- Consigne A
Recopiez intégralement le texte sur le pouvoir du pharaon.

- Texte étudié
..........
Le texte rappelle en premier lieu que le pharaon tient toujours son pouvoir
du dieu créateur Rê. Le Livre de la vache (version égyptienne du péché
originel) montre comment la délégation du dieu créateur au pharaon s'est
effectuée. Ensuite sont exposés les mandats confiés par Rê au pharaon pour
bien gouverner :
- "juger les hommes" : pouvoir de justice
- "satisfaire les dieux" : pouvoir religieux
Le texte précise ensuite comment satisfaire les dieux : "faire advenir
Maât
et anéantir Iséfet".
La création du monde a consisté à faire émerger du chaos initial un univers
organisé. Mais par la suite, Rê en abandonnant la direction du monde, les
hommes, imparfaits, furent obligés de travailler pour se nourrir et gagner
leur propre salut. La création du monde n'étant pas définitive mais
renouvelable chaque matin (le texte compare le soleil levant à un
"nouveau-né"), les dieux doivent sans cesse maintenir l'ordre universel (maât)
..........
- Données d'ancrage spatial
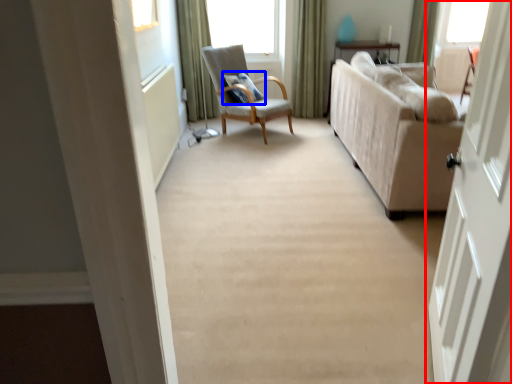
Question: Which of the following is the closest to the observer, door (highlighted by a red box) or pillow (highlighted by a blue box)?

Choices:
 (A) door
 (B) pillow

Answer: (A)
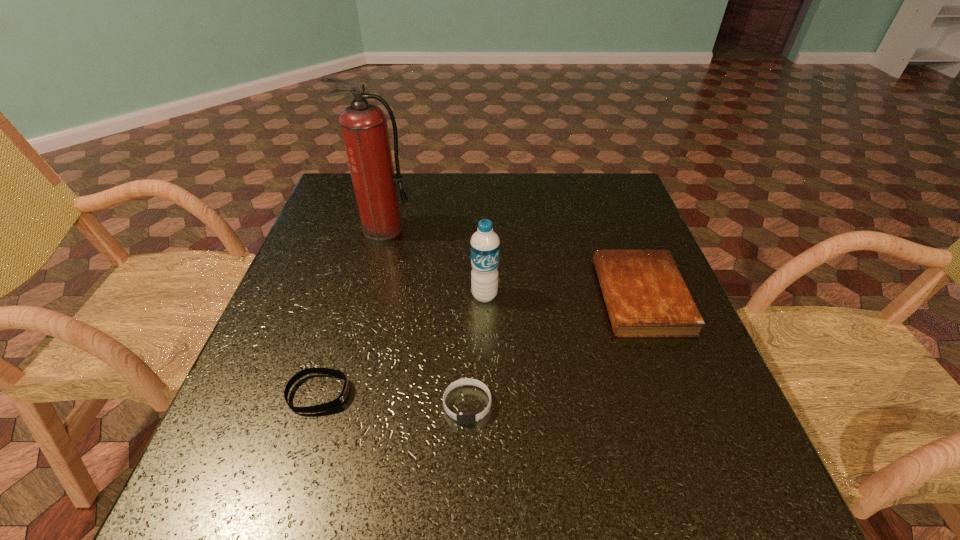
The image size is (960, 540). In order to click on the farthest object in this screenshot , I will do `click(364, 128)`.

The image size is (960, 540). Identify the location of the tallest object. (364, 128).

You are a GUI agent. You are given a task and a screenshot of the screen. Output one action in this format:
    pyautogui.click(x=<x>, y=<y>)
    Task: Click on the fourth shortest object
    The width and height of the screenshot is (960, 540).
    Given the screenshot: What is the action you would take?
    pyautogui.click(x=484, y=245)

The image size is (960, 540). I want to click on the third tallest object, so click(645, 295).

Where is `Bible`? The image size is (960, 540). Bible is located at coordinates (645, 295).

This screenshot has width=960, height=540. Identify the location of the right wristband. (463, 418).

The height and width of the screenshot is (540, 960). What are the coordinates of `the taller wristband` in the screenshot? It's located at (463, 418).

Where is `the shorter wristband`? The image size is (960, 540). the shorter wristband is located at coordinates (336, 403).

This screenshot has height=540, width=960. Find the location of `the left wristband`. the left wristband is located at coordinates click(336, 403).

This screenshot has height=540, width=960. What are the coordinates of `free space located 0.240m at the nozzle of the farthest object` in the screenshot? It's located at (363, 309).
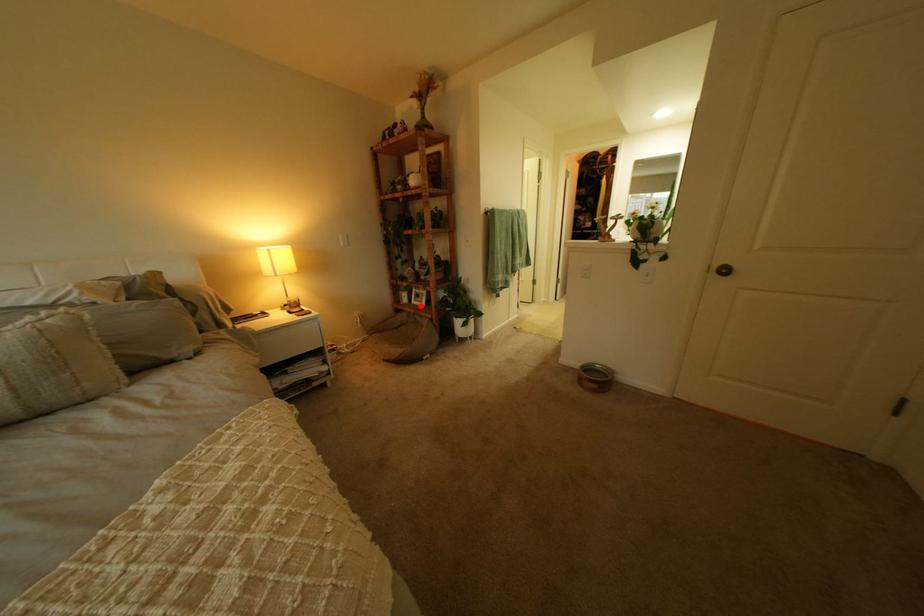
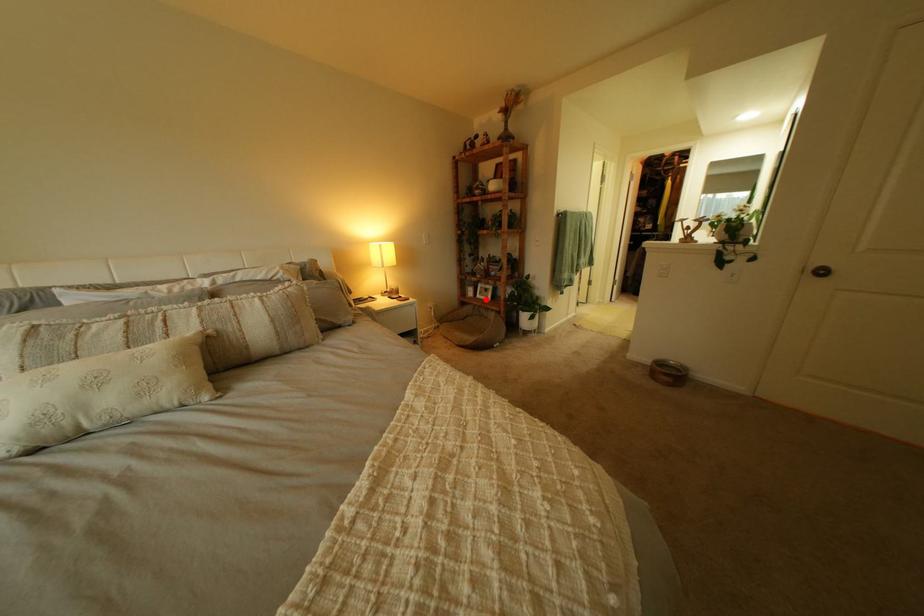
I am providing you with two images of the same scene from different viewpoints. A red point is marked on the first image and another point is marked on the second image. Are the points marked in image1 and image2 representing the same 3D position?

Yes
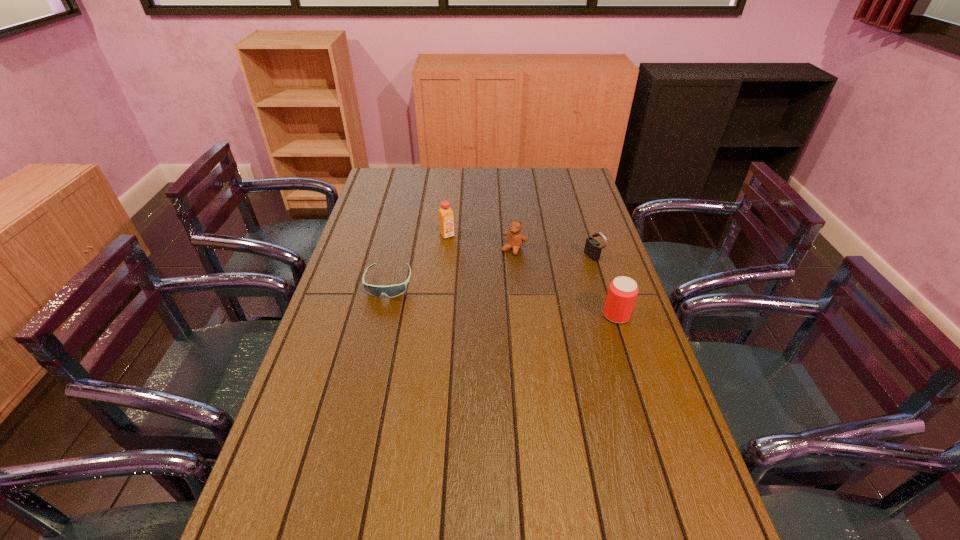
Identify the location of vacant area between the beer can and the teddy bear. (565, 282).

This screenshot has height=540, width=960. Find the location of `free space between the padlock and the beer can`. free space between the padlock and the beer can is located at coordinates (605, 286).

You are a GUI agent. You are given a task and a screenshot of the screen. Output one action in this format:
    pyautogui.click(x=<x>, y=<y>)
    Task: Click on the empty space between the orange juice and the teddy bear
    This screenshot has height=540, width=960.
    Given the screenshot: What is the action you would take?
    pyautogui.click(x=481, y=242)

Where is `free space between the leftmost object and the beer can`? This screenshot has height=540, width=960. free space between the leftmost object and the beer can is located at coordinates (502, 299).

Identify the location of empty location between the third object from left to right and the nearest object. (565, 282).

Locate an element on the screen. The height and width of the screenshot is (540, 960). vacant region between the teddy bear and the padlock is located at coordinates (554, 253).

Identify the location of empty space between the teddy bear and the farthest object. The image size is (960, 540). (481, 242).

In order to click on object that is the closest to the orange juice in this screenshot , I will do 515,238.

Locate an element on the screen. This screenshot has width=960, height=540. object that stands as the second closest to the beer can is located at coordinates (515, 238).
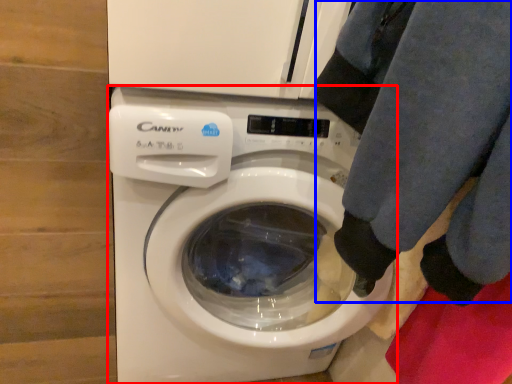
Question: Which object is closer to the camera taking this photo, washing machine (highlighted by a red box) or clothing (highlighted by a blue box)?

Choices:
 (A) washing machine
 (B) clothing

Answer: (B)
..........
- Consigne B
Reproduisez mot pour mot les entrées depuis leur début jusqu'à la ligne qui contient "The image size is (960, 540). In", celle-ci comprise. N'incluez pas les images dans votre réponse.

- Réponse A
Le texte rappelle en premier lieu que le pharaon tient toujours son pouvoir
du dieu créateur Rê. Le Livre de la vache (version égyptienne du péché
originel) montre comment la délégation du dieu créateur au pharaon s'est
effectuée. Ensuite sont exposés les mandats confiés par Rê au pharaon pour
bien gouverner :
- "juger les hommes" : pouvoir de justice
- "satisfaire les dieux" : pouvoir religieux
Le texte précise ensuite comment satisfaire les dieux : "faire advenir
Maât
et anéantir Iséfet".
La création du monde a consisté à faire émerger du chaos initial un univers
organisé. Mais par la suite, Rê en abandonnant la direction du monde, les
hommes, imparfaits, furent obligés de travailler pour se nourrir et gagner
leur propre salut. La création du monde n'étant pas définitive mais
renouvelable chaque matin (le texte compare le soleil levant à un
"nouveau-né"), les dieux doivent sans cesse maintenir l'ordre universel (maât)

- Réponse B
Question: Which of the following is the closest to the observer, door (highlighted by a red box) or pillow (highlighted by a blue box)?

Choices:
 (A) door
 (B) pillow

Answer: (A)
The image size is (960, 540). In order to click on the farthest object in this screenshot , I will do `click(364, 128)`.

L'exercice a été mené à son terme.